> [Data excerpt]:
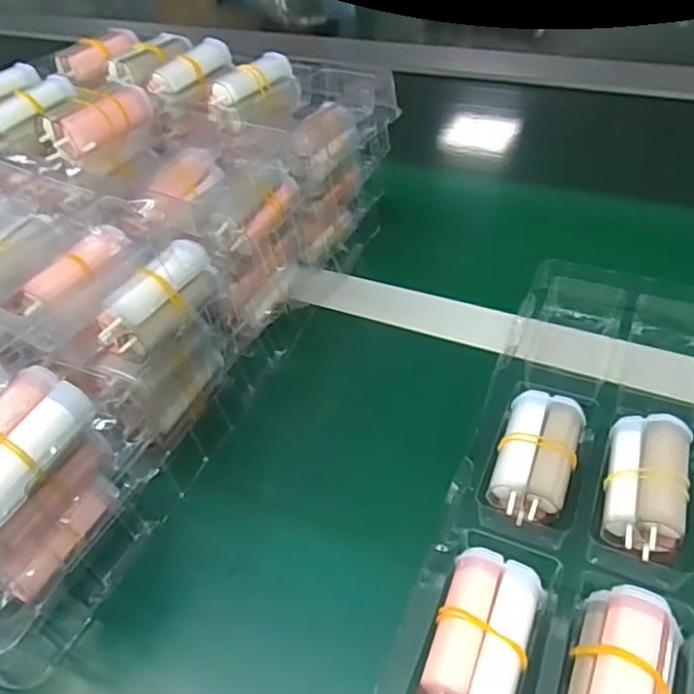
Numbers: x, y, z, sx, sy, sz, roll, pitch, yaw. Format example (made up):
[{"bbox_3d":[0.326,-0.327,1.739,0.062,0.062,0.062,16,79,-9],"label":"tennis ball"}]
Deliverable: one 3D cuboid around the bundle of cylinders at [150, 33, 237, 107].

> [Work request]: The output should be the material above, copied exactly, without its pictures.

> [Written response]:
Numbers: x, y, z, sx, sy, sz, roll, pitch, yaw. Format example (made up):
[{"bbox_3d":[0.326,-0.327,1.739,0.062,0.062,0.062,16,79,-9],"label":"tennis ball"}]
Deliverable: one 3D cuboid around the bundle of cylinders at [150, 33, 237, 107].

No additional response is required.